● **DIRECTIONS FOR THIS TASK**
Pictures in the listing below are skipped, while the lines from the "## Installation" line through the "###PKI Simulation" line are returned word for word.

● **SOURCE RECORDS**
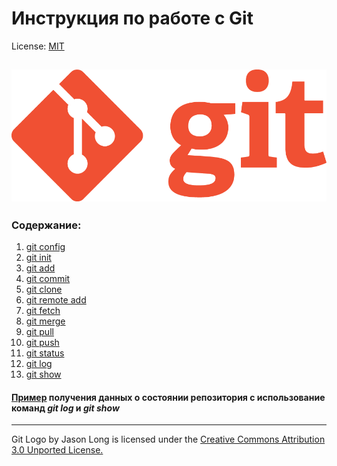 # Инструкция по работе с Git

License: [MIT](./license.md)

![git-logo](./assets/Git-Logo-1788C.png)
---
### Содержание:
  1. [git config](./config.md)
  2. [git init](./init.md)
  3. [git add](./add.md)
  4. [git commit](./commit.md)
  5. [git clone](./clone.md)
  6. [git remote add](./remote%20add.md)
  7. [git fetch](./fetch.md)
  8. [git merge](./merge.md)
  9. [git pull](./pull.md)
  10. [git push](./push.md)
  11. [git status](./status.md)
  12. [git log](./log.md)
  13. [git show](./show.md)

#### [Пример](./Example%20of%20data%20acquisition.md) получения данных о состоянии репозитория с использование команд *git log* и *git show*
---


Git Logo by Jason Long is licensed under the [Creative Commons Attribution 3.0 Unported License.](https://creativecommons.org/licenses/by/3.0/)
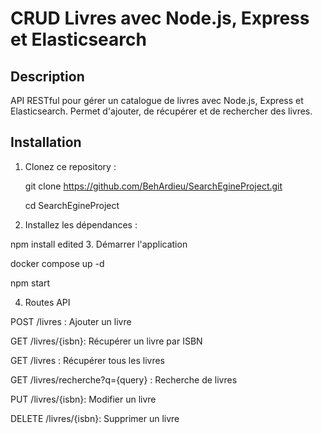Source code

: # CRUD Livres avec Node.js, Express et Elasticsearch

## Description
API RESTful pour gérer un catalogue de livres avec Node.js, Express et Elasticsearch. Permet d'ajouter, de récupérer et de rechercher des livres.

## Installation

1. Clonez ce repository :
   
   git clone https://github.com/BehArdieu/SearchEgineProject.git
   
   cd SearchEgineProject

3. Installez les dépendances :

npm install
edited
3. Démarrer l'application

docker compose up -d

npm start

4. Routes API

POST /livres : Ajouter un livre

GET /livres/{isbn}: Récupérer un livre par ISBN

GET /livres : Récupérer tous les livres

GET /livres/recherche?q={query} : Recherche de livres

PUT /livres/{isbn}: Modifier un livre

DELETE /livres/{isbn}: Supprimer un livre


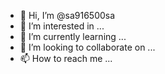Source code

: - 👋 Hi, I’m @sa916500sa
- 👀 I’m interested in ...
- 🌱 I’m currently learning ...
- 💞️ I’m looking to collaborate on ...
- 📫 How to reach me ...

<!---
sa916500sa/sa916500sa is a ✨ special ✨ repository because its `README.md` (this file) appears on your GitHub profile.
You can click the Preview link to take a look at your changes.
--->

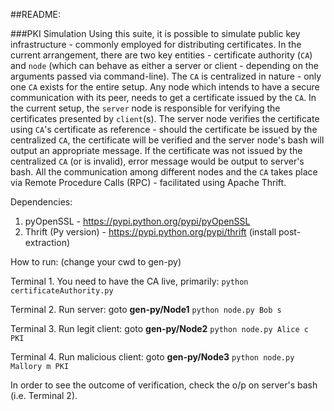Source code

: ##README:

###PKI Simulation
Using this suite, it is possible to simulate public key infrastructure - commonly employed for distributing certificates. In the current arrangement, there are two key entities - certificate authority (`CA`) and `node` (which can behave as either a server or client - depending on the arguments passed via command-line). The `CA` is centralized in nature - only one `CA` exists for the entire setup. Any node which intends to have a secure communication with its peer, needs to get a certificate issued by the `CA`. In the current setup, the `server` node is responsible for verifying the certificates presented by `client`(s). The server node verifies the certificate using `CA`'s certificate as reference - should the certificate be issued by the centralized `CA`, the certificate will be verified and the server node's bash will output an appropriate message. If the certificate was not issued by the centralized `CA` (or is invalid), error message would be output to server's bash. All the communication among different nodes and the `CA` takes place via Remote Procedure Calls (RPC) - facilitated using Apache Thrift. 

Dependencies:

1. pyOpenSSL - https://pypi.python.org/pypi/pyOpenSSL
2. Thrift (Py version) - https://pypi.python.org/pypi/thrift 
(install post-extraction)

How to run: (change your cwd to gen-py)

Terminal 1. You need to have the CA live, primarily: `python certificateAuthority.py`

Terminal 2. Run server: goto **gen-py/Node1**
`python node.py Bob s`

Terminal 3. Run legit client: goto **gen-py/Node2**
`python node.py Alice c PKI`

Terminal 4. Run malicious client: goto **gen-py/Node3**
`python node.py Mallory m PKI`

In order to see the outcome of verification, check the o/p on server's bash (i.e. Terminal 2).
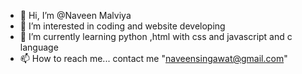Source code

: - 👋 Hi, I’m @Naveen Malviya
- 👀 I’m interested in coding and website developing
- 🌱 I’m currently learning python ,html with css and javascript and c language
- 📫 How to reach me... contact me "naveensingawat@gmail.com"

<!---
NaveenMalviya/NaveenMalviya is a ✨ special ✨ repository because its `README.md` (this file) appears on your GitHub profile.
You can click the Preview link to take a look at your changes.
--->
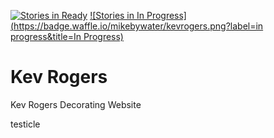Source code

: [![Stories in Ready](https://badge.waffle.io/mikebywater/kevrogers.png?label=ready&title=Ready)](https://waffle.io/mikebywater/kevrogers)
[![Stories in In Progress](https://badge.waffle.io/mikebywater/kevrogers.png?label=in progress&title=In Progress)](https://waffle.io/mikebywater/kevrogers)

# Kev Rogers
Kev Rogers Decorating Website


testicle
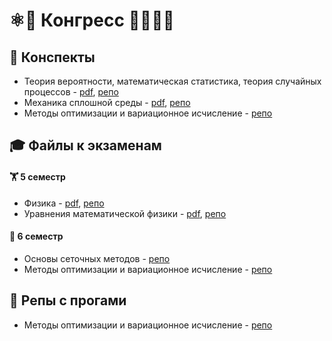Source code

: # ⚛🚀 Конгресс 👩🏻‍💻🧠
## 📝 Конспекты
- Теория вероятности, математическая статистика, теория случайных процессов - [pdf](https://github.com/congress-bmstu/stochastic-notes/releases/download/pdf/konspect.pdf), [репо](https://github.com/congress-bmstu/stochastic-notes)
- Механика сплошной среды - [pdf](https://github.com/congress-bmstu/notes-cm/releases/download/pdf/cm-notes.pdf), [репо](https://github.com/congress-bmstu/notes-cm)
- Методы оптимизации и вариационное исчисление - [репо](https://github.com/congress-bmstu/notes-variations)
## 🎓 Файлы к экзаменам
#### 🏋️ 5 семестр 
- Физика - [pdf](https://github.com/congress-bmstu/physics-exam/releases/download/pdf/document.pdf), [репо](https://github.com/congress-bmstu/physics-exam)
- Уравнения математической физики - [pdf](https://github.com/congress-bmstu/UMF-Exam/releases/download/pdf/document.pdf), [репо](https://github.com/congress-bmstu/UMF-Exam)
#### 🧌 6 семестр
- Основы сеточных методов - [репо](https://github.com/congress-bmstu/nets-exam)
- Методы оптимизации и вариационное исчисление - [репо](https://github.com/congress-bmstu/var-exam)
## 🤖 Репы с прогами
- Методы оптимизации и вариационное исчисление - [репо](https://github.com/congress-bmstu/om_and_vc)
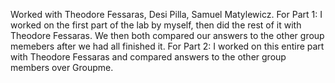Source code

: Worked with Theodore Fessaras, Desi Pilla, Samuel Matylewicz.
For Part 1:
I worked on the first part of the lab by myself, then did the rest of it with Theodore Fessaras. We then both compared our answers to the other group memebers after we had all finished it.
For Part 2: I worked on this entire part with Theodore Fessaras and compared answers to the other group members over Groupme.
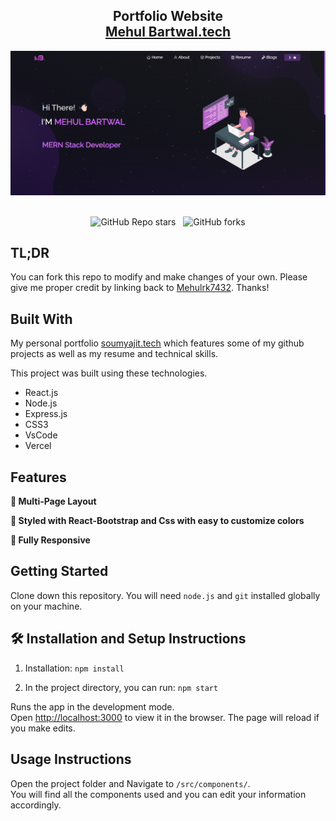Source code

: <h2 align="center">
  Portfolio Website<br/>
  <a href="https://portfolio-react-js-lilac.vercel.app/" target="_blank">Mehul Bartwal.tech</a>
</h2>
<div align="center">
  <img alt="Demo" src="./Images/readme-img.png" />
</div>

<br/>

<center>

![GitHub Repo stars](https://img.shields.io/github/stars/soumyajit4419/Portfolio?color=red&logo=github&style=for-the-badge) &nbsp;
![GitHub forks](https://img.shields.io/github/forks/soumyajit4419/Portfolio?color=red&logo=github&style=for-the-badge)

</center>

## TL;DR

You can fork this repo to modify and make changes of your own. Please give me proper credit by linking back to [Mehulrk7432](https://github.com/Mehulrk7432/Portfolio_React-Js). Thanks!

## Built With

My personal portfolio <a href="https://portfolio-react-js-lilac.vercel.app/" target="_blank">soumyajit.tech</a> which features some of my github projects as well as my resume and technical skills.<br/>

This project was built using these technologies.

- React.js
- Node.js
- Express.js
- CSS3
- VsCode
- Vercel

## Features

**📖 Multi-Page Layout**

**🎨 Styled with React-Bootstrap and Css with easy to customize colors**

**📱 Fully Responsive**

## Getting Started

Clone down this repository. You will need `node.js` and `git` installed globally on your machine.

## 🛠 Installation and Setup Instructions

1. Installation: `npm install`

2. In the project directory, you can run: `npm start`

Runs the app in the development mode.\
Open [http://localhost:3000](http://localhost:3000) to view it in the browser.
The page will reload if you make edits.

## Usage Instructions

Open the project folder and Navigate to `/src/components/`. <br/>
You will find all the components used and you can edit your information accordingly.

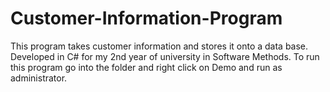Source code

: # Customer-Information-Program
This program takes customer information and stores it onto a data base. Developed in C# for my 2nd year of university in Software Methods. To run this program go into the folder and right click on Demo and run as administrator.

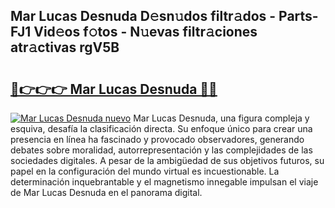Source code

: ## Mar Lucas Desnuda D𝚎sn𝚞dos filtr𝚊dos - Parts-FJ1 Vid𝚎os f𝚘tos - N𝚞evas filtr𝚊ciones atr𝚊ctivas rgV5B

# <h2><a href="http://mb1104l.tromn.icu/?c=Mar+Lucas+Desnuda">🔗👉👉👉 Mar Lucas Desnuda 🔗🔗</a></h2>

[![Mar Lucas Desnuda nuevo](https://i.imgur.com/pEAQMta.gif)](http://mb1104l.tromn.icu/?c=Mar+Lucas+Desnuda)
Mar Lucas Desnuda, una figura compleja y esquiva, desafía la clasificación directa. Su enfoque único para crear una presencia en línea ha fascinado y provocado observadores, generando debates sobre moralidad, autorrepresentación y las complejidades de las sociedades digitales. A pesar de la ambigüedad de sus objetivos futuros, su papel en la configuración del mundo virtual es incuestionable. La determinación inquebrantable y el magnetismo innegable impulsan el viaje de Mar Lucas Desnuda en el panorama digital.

● **SOLVED EXERCISE**
## Installation

1. Clonez ce repository :
   
   git clone https://github.com/BehArdieu/SearchEgineProject.git
   
   cd SearchEgineProject

3. Installez les dépendances :

npm install
edited
3. Démarrer l'application

docker compose up -d

npm start

4. Routes API

POST /livres : Ajouter un livre

GET /livres/{isbn}: Récupérer un livre par ISBN

GET /livres : Récupérer tous les livres

GET /livres/recherche?q={query} : Recherche de livres

PUT /livres/{isbn}: Modifier un livre

DELETE /livres/{isbn}: Supprimer un livre


Source code

: - 👋 Hi, I’m @sa916500sa
- 👀 I’m interested in ...
- 🌱 I’m currently learning ...
- 💞️ I’m looking to collaborate on ...
- 📫 How to reach me ...

<!---
sa916500sa/sa916500sa is a ✨ special ✨ repository because its `README.md` (this file) appears on your GitHub profile.
You can click the Preview link to take a look at your changes.
--->

Source code

: ##README:

###PKI Simulation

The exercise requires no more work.